§ **Data in this exercise**
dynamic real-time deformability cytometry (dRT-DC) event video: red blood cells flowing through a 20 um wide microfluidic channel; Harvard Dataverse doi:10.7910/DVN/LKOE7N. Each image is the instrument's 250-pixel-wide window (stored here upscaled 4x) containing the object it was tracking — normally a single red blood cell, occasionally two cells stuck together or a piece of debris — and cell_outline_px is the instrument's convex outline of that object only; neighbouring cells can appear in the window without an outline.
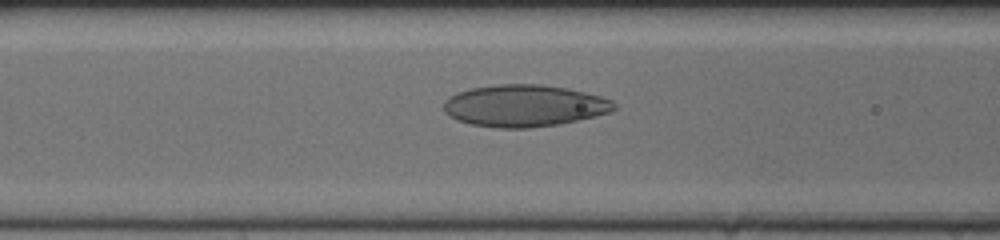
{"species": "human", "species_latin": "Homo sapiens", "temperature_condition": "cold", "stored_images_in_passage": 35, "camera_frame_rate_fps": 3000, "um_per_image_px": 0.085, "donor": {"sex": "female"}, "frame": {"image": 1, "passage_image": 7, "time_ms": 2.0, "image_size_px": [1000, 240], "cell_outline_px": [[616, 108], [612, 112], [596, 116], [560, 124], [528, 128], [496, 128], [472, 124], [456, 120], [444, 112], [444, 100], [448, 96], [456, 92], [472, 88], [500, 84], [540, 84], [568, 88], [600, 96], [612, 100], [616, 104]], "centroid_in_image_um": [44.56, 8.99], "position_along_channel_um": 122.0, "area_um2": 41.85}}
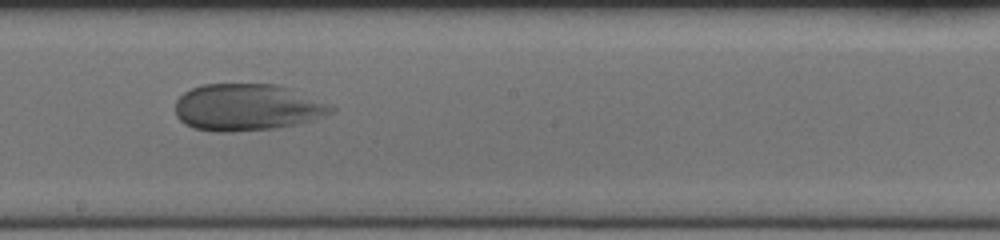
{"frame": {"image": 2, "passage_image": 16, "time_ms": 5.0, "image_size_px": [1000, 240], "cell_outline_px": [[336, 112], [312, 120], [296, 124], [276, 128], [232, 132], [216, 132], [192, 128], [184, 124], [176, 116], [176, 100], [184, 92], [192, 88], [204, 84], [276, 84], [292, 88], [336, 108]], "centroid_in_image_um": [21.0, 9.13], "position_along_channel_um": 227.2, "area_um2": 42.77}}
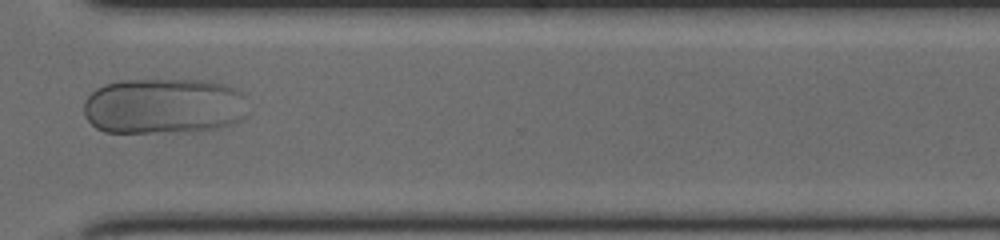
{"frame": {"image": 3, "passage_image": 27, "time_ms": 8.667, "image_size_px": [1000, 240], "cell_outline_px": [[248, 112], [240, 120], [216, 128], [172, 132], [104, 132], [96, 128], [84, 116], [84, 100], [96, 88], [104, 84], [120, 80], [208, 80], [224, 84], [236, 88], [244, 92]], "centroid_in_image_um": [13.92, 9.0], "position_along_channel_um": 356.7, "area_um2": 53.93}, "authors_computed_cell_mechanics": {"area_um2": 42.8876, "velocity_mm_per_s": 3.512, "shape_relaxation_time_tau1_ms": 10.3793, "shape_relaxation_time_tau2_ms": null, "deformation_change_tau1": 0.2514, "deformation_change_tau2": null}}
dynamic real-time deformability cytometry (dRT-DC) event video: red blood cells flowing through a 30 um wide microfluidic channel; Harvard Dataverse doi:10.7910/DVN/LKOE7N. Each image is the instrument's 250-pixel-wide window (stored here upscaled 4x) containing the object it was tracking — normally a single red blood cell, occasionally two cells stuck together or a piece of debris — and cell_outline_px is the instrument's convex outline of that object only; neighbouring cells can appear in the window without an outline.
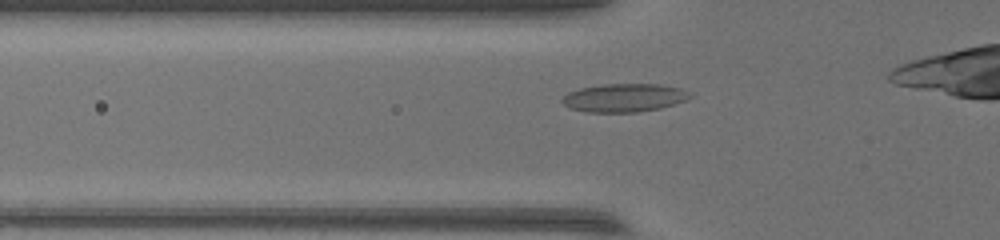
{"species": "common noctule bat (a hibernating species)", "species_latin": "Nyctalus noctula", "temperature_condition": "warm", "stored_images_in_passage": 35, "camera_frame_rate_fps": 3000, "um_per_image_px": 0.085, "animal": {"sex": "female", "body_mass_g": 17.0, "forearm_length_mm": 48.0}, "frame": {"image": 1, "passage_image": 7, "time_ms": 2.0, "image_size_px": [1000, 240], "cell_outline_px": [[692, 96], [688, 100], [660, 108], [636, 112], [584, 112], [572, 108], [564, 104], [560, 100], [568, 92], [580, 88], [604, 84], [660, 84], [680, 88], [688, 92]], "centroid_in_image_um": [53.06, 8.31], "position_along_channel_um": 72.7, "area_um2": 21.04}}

§ **Problem description**
Make an exact reproduction of the listing above, without any pictures.

§ **Answer in full**
dynamic real-time deformability cytometry (dRT-DC) event video: red blood cells flowing through a 20 um wide microfluidic channel; Harvard Dataverse doi:10.7910/DVN/LKOE7N. Each image is the instrument's 250-pixel-wide window (stored here upscaled 4x) containing the object it was tracking — normally a single red blood cell, occasionally two cells stuck together or a piece of debris — and cell_outline_px is the instrument's convex outline of that object only; neighbouring cells can appear in the window without an outline.
{"species": "human", "species_latin": "Homo sapiens", "temperature_condition": "cold", "stored_images_in_passage": 35, "camera_frame_rate_fps": 3000, "um_per_image_px": 0.085, "donor": {"sex": "female"}, "frame": {"image": 1, "passage_image": 7, "time_ms": 2.0, "image_size_px": [1000, 240], "cell_outline_px": [[616, 108], [612, 112], [596, 116], [560, 124], [528, 128], [496, 128], [472, 124], [456, 120], [444, 112], [444, 100], [448, 96], [456, 92], [472, 88], [500, 84], [540, 84], [568, 88], [600, 96], [612, 100], [616, 104]], "centroid_in_image_um": [44.56, 8.99], "position_along_channel_um": 122.0, "area_um2": 41.85}}
{"frame": {"image": 2, "passage_image": 16, "time_ms": 5.0, "image_size_px": [1000, 240], "cell_outline_px": [[336, 112], [312, 120], [296, 124], [276, 128], [232, 132], [216, 132], [192, 128], [184, 124], [176, 116], [176, 100], [184, 92], [192, 88], [204, 84], [276, 84], [292, 88], [336, 108]], "centroid_in_image_um": [21.0, 9.13], "position_along_channel_um": 227.2, "area_um2": 42.77}}
{"frame": {"image": 3, "passage_image": 27, "time_ms": 8.667, "image_size_px": [1000, 240], "cell_outline_px": [[248, 112], [240, 120], [216, 128], [172, 132], [104, 132], [96, 128], [84, 116], [84, 100], [96, 88], [104, 84], [120, 80], [208, 80], [224, 84], [236, 88], [244, 92]], "centroid_in_image_um": [13.92, 9.0], "position_along_channel_um": 356.7, "area_um2": 53.93}, "authors_computed_cell_mechanics": {"area_um2": 42.8876, "velocity_mm_per_s": 3.512, "shape_relaxation_time_tau1_ms": 10.3793, "shape_relaxation_time_tau2_ms": null, "deformation_change_tau1": 0.2514, "deformation_change_tau2": null}}
dynamic real-time deformability cytometry (dRT-DC) event video: red blood cells flowing through a 30 um wide microfluidic channel; Harvard Dataverse doi:10.7910/DVN/LKOE7N. Each image is the instrument's 250-pixel-wide window (stored here upscaled 4x) containing the object it was tracking — normally a single red blood cell, occasionally two cells stuck together or a piece of debris — and cell_outline_px is the instrument's convex outline of that object only; neighbouring cells can appear in the window without an outline.
{"species": "common noctule bat (a hibernating species)", "species_latin": "Nyctalus noctula", "temperature_condition": "warm", "stored_images_in_passage": 35, "camera_frame_rate_fps": 3000, "um_per_image_px": 0.085, "animal": {"sex": "female", "body_mass_g": 17.0, "forearm_length_mm": 48.0}, "frame": {"image": 1, "passage_image": 7, "time_ms": 2.0, "image_size_px": [1000, 240], "cell_outline_px": [[692, 96], [688, 100], [660, 108], [636, 112], [584, 112], [572, 108], [564, 104], [560, 100], [568, 92], [580, 88], [604, 84], [660, 84], [680, 88], [688, 92]], "centroid_in_image_um": [53.06, 8.31], "position_along_channel_um": 72.7, "area_um2": 21.04}}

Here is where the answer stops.